[Stored data entries]
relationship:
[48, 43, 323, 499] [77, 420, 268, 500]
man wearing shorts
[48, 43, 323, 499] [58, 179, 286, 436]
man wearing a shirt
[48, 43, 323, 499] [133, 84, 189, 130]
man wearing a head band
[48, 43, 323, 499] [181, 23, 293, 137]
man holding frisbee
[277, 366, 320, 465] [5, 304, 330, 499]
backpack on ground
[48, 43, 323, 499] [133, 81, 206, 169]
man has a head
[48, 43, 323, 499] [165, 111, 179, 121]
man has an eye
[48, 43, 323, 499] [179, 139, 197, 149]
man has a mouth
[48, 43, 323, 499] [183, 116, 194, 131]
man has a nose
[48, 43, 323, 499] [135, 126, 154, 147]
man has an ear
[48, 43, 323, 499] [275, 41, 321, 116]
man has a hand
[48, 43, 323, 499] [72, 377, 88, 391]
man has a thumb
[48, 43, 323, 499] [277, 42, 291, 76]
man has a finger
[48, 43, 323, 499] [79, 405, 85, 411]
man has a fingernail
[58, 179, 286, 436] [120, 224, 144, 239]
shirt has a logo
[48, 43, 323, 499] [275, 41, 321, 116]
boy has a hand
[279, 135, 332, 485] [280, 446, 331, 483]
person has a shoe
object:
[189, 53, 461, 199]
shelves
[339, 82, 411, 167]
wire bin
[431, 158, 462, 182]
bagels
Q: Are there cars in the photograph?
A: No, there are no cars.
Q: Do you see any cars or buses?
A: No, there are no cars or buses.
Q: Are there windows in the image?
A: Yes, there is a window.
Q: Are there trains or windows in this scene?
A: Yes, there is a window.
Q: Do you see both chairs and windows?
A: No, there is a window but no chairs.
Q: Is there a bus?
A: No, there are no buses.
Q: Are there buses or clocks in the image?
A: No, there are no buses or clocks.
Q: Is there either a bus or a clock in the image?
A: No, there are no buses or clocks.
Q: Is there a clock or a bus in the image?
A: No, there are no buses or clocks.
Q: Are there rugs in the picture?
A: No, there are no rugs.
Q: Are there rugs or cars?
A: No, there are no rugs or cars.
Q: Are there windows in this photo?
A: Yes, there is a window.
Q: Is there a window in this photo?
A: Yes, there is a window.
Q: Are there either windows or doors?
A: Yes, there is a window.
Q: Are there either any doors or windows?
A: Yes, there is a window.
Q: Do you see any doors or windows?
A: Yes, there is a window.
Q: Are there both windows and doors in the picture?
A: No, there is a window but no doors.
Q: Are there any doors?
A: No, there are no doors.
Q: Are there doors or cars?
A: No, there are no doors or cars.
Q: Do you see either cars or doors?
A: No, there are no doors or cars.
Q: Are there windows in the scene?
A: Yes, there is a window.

Activity — Retype character for character every line from the line containing "[48, 43, 323, 499] [183, 116, 194, 131]" through the line containing "shirt has a logo", with both of those lines included.

Answer box —
[48, 43, 323, 499] [183, 116, 194, 131]
man has a nose
[48, 43, 323, 499] [135, 126, 154, 147]
man has an ear
[48, 43, 323, 499] [275, 41, 321, 116]
man has a hand
[48, 43, 323, 499] [72, 377, 88, 391]
man has a thumb
[48, 43, 323, 499] [277, 42, 291, 76]
man has a finger
[48, 43, 323, 499] [79, 405, 85, 411]
man has a fingernail
[58, 179, 286, 436] [120, 224, 144, 239]
shirt has a logo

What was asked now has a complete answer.